Staatsmedien sehen Erdogan vorn – Opposition spricht von Manipulation

Bei der Präsidentschafts- und Parlamentswahl in der Türkei ist ein Streit um Teilergebnisse entbrannt. Mehrere Stunden nach Schließung der Wahllokale sahen staatliche Medien den amtierenden Präsidenten Recep Tayyip Erdogan vorne, während die Opposition mit ihrem Spitzenkandidaten Kemal Kilicdaroglu die Führung für sich reklamierte.

Ergebnisse und Reaktionen

Vorläufigen Zahlen der staatlichen Nachrichtenagentur Anadolu zufolge schrumpfte Erdogans Vorsprung im Laufe des Abends aber. Anadolu meldete einen Stimmenanteil von rund 51 Prozent für Erdogan, vor Kilicdaroglu mit 43 Prozent. Allerdings bezogen sich die Zahlen nur auf etwas über 60 Prozent ausgezählte Stimmen, die zudem überwiegend aus Hochburgen der islamisch-konservativen Regierung stammten. Anfangs hatte Erdogan der Agentur zufolge nach 25,7 Prozent der ausgezählten Stimmen noch bei 54,3 Prozent gelegen.

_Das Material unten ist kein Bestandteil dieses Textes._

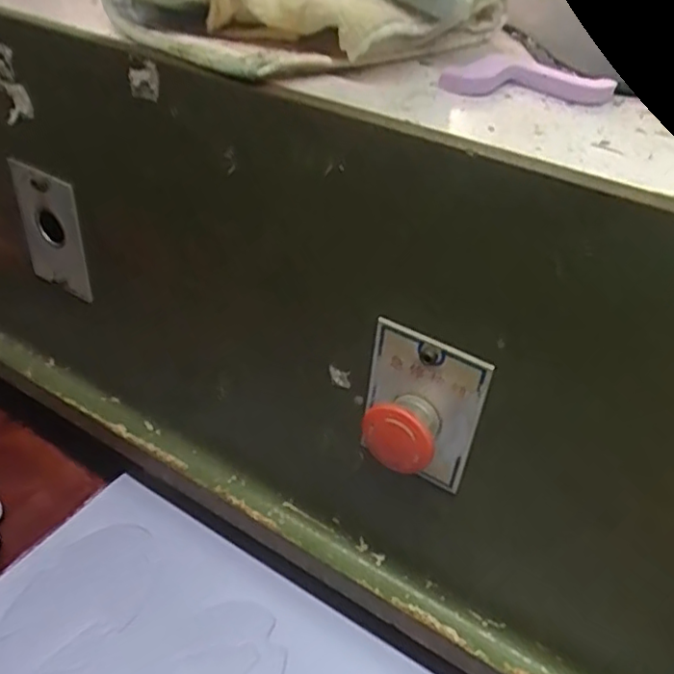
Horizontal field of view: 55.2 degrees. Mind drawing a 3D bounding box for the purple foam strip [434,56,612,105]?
[{"bbox_3d":[0.092,-0.126,0.314,0.083,0.013,0.029,-1,45,2],"label":"purple foam strip"}]

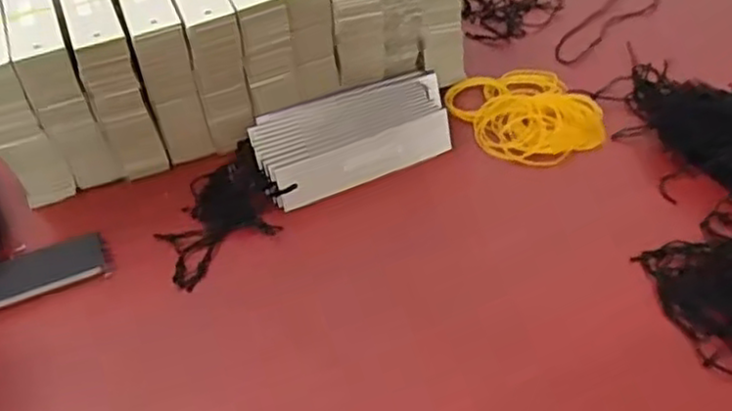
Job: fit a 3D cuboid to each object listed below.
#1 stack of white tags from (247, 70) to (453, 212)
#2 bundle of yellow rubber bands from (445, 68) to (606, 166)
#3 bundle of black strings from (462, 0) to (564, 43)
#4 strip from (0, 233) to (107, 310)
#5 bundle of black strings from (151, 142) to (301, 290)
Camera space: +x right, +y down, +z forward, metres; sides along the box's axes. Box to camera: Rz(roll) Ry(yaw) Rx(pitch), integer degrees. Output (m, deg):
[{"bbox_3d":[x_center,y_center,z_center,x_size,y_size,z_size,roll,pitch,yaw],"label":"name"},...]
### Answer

Ekrem Imamoglu, Bürgermeister von Istanbul und Parteifreund Kilicdaroglus, rief in der Parteizentrale der CHP dazu auf, die Zahlen von Anadolu zu ignorieren. „Wir glauben Anadolu nicht“, sagte er. Die Nachrichtenagentur habe „jegliche Seriosität verloren“. Die Zahlen von CHP-Wahlbeobachtern zeichneten „ein positives Bild“, betonte ein Parteisprecher. Die CHP werde ihre Zahlen veröffentlichen, sobald eine „bedeutende Anzahl“ der Wahlurnen geöffnet worden sei.

Zahlen des oppositionsnahen Nachrichtenportals Anka zufolge lagen Erdogan und Kilicdaroglu nach Teilauszählungen fast gleichauf – und beide unterhalb von 50 Prozent. Kandidaten anderer Parteien kamen Anka wie Anadolu zufolge auf insgesamt etwa fünf Prozent der Stimmen.

Die meisten Umfragen hatten einen knappen Vorsprung Kilicdaroglus bei der Präsidentenwahl vorhergesagt, manchen von ihnen zufolge konnte er sich sogar Hoffnung auf einen Sieg in der ersten Runde machen.

Wahlmanipulationen

Einer Kurdenorganisation zufolge soll es „viele Wahlmanipulationen in kleinerem Umfang“ gegeben haben. So sei etwa vielerorts gemeldet worden, dass Wahlzettel bereits gestempelt gewesen seien, als sie verteilt wurden. Auch ungültige Zettel wurden demnach verteilt. Zudem wurden laut Civaka Azad mehrere Tausend Menschen am Wählen gehindert, indem sie ohne ihr Wissen als Wahlhelfer benannt wurden oder weil ihnen kein Stimmzettel ausgehändigt wurden, da ihre Namen angeblich nicht auf den Listen standen. Auch zahlreiche Verstöße gegen das in der Türkei geltende Wahlgesetz seien beobachtet worden.

Neuer Präsident wird, wer im ersten Wahlgang mehr als 50 Prozent der Stimmen bekommt. Schafft dies keiner der Kandidaten, treten die zwei Erstplatzierten in zwei Wochen in einer Stichwahl gegeneinander an.